Thursday 20 September 1660

At home, and at the office, and in the garden walking with both Sir Williams all the morning. After dinner to Whitehall to Mr. Dalton, and with him to my house and took away all my papers that were left in my closet, and so I have now nothing more in the house or to do with it. We called to speak with my Landlord Beale, but he was not within but spoke with the old woman, who takes it very ill that I did not let her have it, but I did give her an answer. From thence to Sir G. Downing and staid late there (he having sent for me to come to him), which was to tell me how my Lord Sandwich had disappointed him of a ship to bring over his child and goods, and made great complaint thereof; but I got him to write a letter to Lawson, which it may be may do the business for him, I writing another also about it. While he was writing, and his Lady and I had a great deal of discourse in praise of Holland.

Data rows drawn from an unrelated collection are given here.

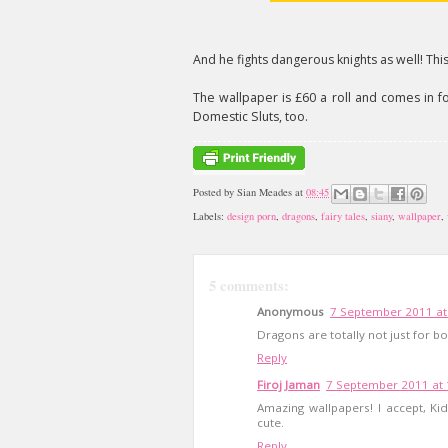
And he fights dangerous knights as well! This 
The wallpaper is £60 a roll and comes in four
Domestic Sluts, too.
Posted by
Sian Meades
at
08:45
Labels:
design porn
,
dragons
,
fairy tales
,
siany
,
wallpaper
,
5 comments:
Anonymous
7 September 2011 at
Dragons are totally not just for bo
Reply
Firoj Jaman
7 September 2011 at 
Amazing wallpapers! I accept, Kid
cute.
Reply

By water to the Bridge, and so to Major Hart’s lodgings in Cannon-street, who used me very kindly with wine and good discourse, particularly upon the ill method which Colonel Birch and the Committee use in defending of the army and the navy; promising the Parliament to save them a great deal of money, when we judge that it will cost the King more than if they had nothing to do with it, by reason of their delays and scrupulous enquirys into the account of both.

So home and to bed.


8 Annotations

Paul Brewster  •  Link

disbanding of the army -- and the navy
L&M: Make the more believable choice of "disbanding" instead of "defending"

Paul Brewster  •  Link

spoke with the old woman, who takes it very ill that I did not let her have it
L&M identify "it" as "the lease which Pepys just sold to Dalton" and "the old woman" as "Alice, wife of Frances Beale."

vincent  •  Link

"...We called to speak with my Landlord Beale, but he was not within but spoke with the old woman, who takes it very ill that I did not let her have it, but I did give her an answer. ..." I wonder what he said to the poor old dear? Was it unfit to put to pen?

vincent  •  Link

"...disbanding of the army - and the navy …” No! I think defending, so they could keep charging for the victals etc., There is a method to the thinking, always watch the cash flow,watch those pennies.

Ivan  •  Link

On September 15th Mr Pepys wrote: "Mr Dalton and I over the water to our Landlord Vanly, with whom we agreed as to Daltons becoming his tenant." On the 17th he writes of meeting Vanly by appointment in the Wine Seller in Whitehall and of going to the house in Axe Yard where documents were "signed and sealed" and then returns to the Wine Seller, receives £41 for his interest in the house "out of which I paid my landlord [Vanly] to Michaelmas next; and so all is even between him and I, and I freed of my poor little house."
And yet today, September 20th he writes: "We called to speak with my landlord Beale, but he was not within.." How many landlords were there? If Beale was the landlord who was Vanly? Is it something to do with leases?

Terry Foreman  •  Link

"How many landlords were there? If Beale was the landlord who was Vanly? Is it something to do with leases?"

Indeed it does, and keenly noticed! The L&M Companion says Beale (Francis) was Pepys's landlord (1658-60) in Axe Yard. Beale had lived there since at least 1627-8, in a house whose freehold was owned by Valentine Wanley. Sometime before the diary opens, Beale moved to the Axe tavern. He died in 1662, and his widow Alice (b. Whitney), lived on till 1666.